For starters are you tell us what type of connection you are trying to create. Is it a broadband, wireless, or dial up connection. You can check out this page if you want, Internet and Networking. If that doesn't give you any help or doesn't make sense then always come back and ask any question that you have.

Cheers!


----------



## firedemon (Jul 9, 2008)

thanks for the information that you share to me.. quite useful. i will be trying it... 

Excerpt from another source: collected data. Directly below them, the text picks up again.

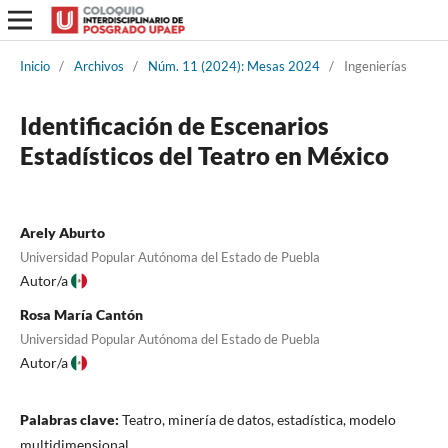
Inicio
/
Archivos
/
Núm. 11 (2024): Mesas 2024
/
Ingenierías
Identificación de Escenarios
Estadísticos del Teatro en México
Arely Aburto
Universidad Popular Autónoma del Estado de Puebla
Autor/a
Rosa María Cantón
Universidad Popular Autónoma del Estado de Puebla
Autor/a
Palabras clave:
Teatro, minería de datos, estadística, modelo
multidimensional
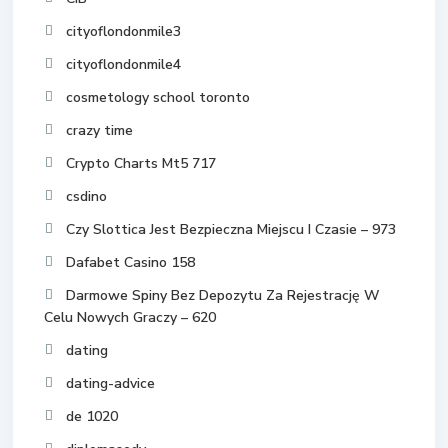
cityoflondonmile3
cityoflondonmile4
cosmetology school toronto
crazy time
Crypto Charts Mt5 717
csdino
Czy Slottica Jest Bezpieczna Miejscu I Czasie – 973
Dafabet Casino 158
Darmowe Spiny Bez Depozytu Za Rejestrację W
Celu Nowych Graczy – 620
dating
dating-advice
de 1020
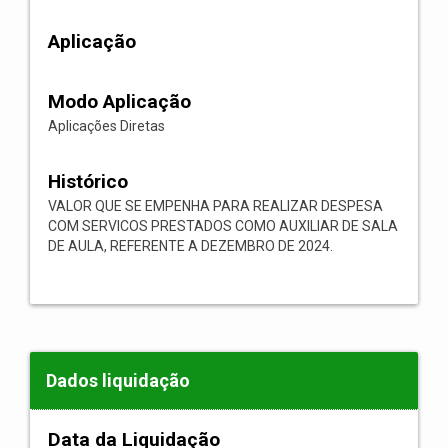
Aplicação
Modo Aplicação
Aplicações Diretas
Histórico
VALOR QUE SE EMPENHA PARA REALIZAR DESPESA
COM SERVICOS PRESTADOS COMO AUXILIAR DE SALA
DE AULA, REFERENTE A DEZEMBRO DE 2024.
Dados liquidação
Data da Liquidação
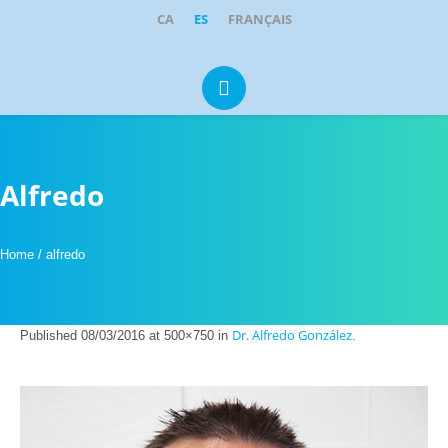
CA
ES
FRANÇAIS
Portugal 1, Local 1-2
·
08211
Castellar del Vallès
clinicadental@parkcastellar.com
937 14 21 95
609 35 05 92
Alfredo
Home
/
alfredo
Dr. Alfredo González
Published
08/03/2016
at 500×750 in
.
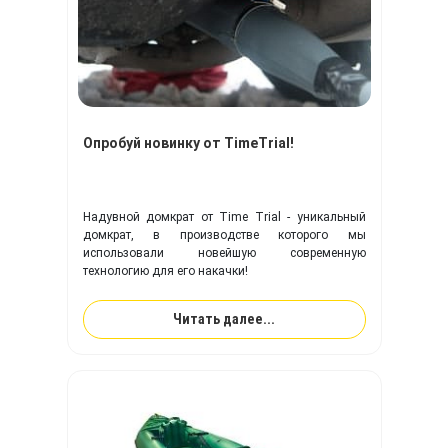
Опробуй новинку от TimeTrial!
Надувной домкрат от Time Trial - уникальный
домкрат, в производстве которого мы
использовали новейшую современную
технологию для его накачки!
Читать далее...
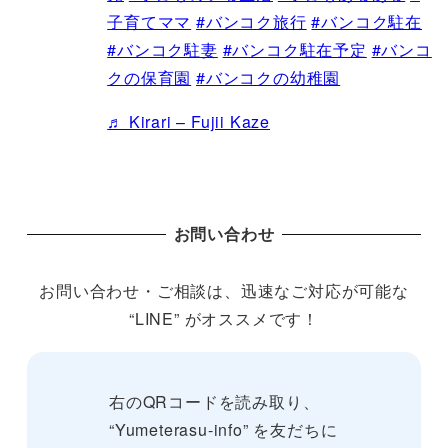
子育てママ
#バンコク旅行
#バンコク駐在
#バンコク駐妻
#バンコク駐在予定
#バンコ
クの保育園
#バンコクの幼稚園
♬ Kirari – Fujii Kaze
お問い合わせ
お問い合わせ・ご相談は、迅速なご対応が可能な
“LINE” がオススメです！
右のQRコードを読み取り、
“Yumeterasu-info” を友だちに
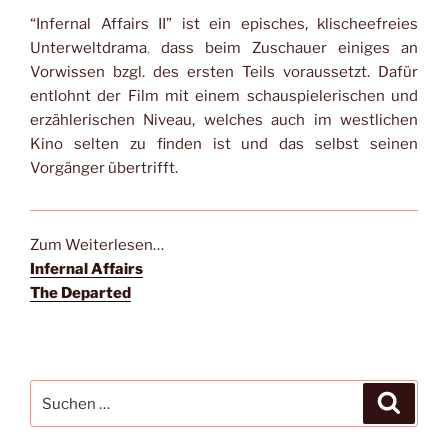
“Infernal Affairs II” ist ein episches, klischeefreies
Unterweltdrama
,
dass beim Zuschauer einiges an
Vorwissen bzgl. des ersten Teils voraussetzt. Dafür
entlohnt der Film mit einem schauspielerischen und
erzählerischen Niveau, welches auch im westlichen
Kino selten zu finden ist und das selbst seinen
Vorgänger übertrifft.
Zum Weiterlesen…
Infernal Affairs
The Departed
Suche
Suche
nach:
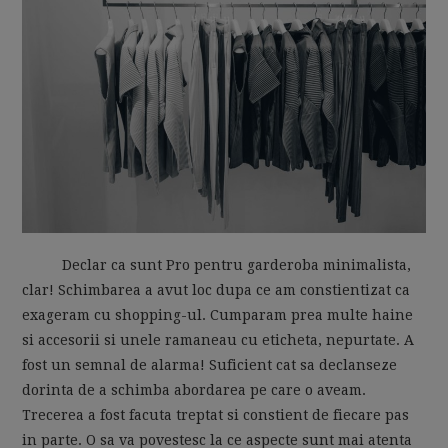
MOM LIFE
Declar ca sunt Pro pentru garderoba minimalista,
clar! Schimbarea a avut loc dupa ce am constientizat ca
exageram cu shopping-ul. Cumparam prea multe haine
si accesorii si unele ramaneau cu eticheta, nepurtate. A
fost un semnal de alarma! Suficient cat sa declanseze
dorinta de a schimba abordarea pe care o aveam.
Trecerea a fost facuta treptat si constient de fiecare pas
in parte. O sa va povestesc la ce aspecte sunt mai atenta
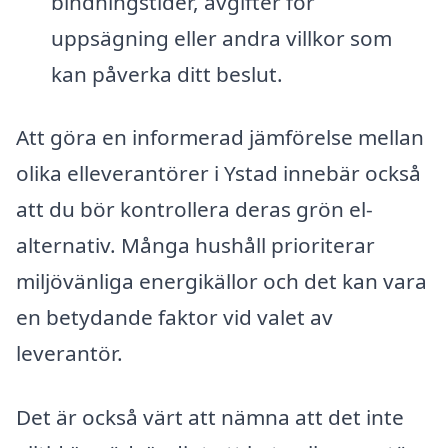
bindningstider, avgifter för
uppsägning eller andra villkor som
kan påverka ditt beslut.
Att göra en informerad jämförelse mellan
olika elleverantörer i Ystad innebär också
att du bör kontrollera deras grön el-
alternativ. Många hushåll prioriterar
miljövänliga energikällor och det kan vara
en betydande faktor vid valet av
leverantör.
Det är också värt att nämna att det inte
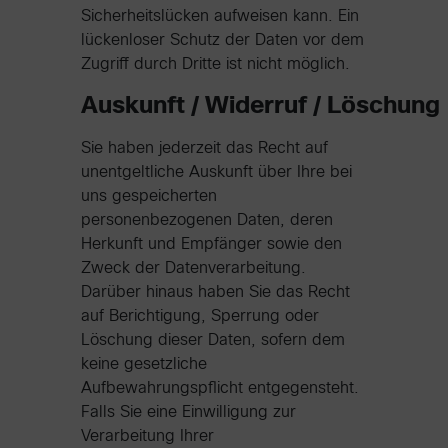
Sicherheitslücken aufweisen kann. Ein
lückenloser Schutz der Daten vor dem
Zugriff durch Dritte ist nicht möglich.
Auskunft / Widerruf / Löschung
Sie haben jederzeit das Recht auf
unentgeltliche Auskunft über Ihre bei
uns gespeicherten
personenbezogenen Daten, deren
Herkunft und Empfänger sowie den
Zweck der Datenverarbeitung.
Darüber hinaus haben Sie das Recht
auf Berichtigung, Sperrung oder
Löschung dieser Daten, sofern dem
keine gesetzliche
Aufbewahrungspflicht entgegensteht.
Falls Sie eine Einwilligung zur
Verarbeitung Ihrer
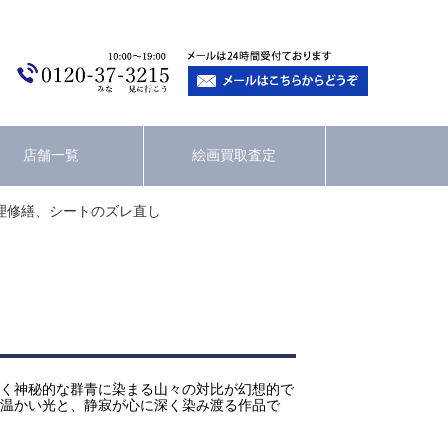
店舗一覧
絵画買取査定
理修繕、シートのズレ直し
く神秘的な群青に染まる山々の対比が幻想的で
温かい光と、静寂が心に深く染み渡る作品で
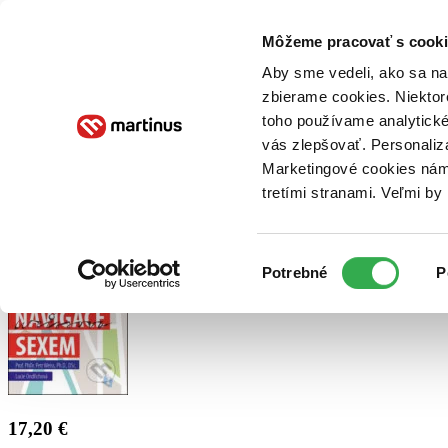
Doručenie
Kníhkupectvá
Knihovrátok
Poukážky
Knižný blog
Kontakt
Môžeme pracovať s cooki
Aby sme vedeli, ako sa na 
zbierame cookies. Niektor
E-knihy
Audioknihy
Hry
Filmy
Knihy
Doplnky
toho používame analytické
vás zlepšovať. Personaliz
Vyhľadávanie
Marketingové cookies nám 
tretími stranami. Veľmi b
Prihlásiť
Výber
Potrebné
P
súhlasu
17,20 €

anything i will b in touch..:1angel:

Linux 4eva!!!


----------



## jaeger2000 (Nov 25, 2009)

Try this:
https://help.ubuntu.com/8.04/serverguide/C/network-configuration.html

OR

Here is what I did:


-----------------------------------------------------------------
Change Ubuntu Server from DHCP to a Static IP Address (OR SETUP NETWORK CONNECTION):
sudo vi /etc/network/interfaces

For the primary interface, which is usually eth0, you will see these lines:
auto eth0
iface eth0 inet dhcp

If you see the above two lines then it's using DHCP.
To change dhcp to static.

auto eth0
iface eth0 inet static
address 192.168.1.100
netmask 255.255.255.0
network 192.168.2.0
broadcast 192.168.2.255
gateway 192.168.2.1

Now we'll need to add in the DNS settings by editing the resolv.conf file:

sudo vi /etc/resolv.conf
‘name server xxx.xxx.xxx.xxx’ replace the x with the IP of your name server. (You can do ifconfig /all to find out what they are)

You need to also remove the dhcp client for this to stick (thanks to Peter for noticing). You might need to remove dhcp-client3 instead.

sudo apt-get remove dhcp-client

Now we'll just need to restart the networking components:

sudo /etc/init.d/networking restart
-----------------------------------------------------------------

regards,
Ian Gregory, Sydney.


----------



## wmorri (May 29, 2008)

This thread is over a year old please don't bring up a old post. The Original poster on this thread hasn't been back for help.

I am closing this thread.


----------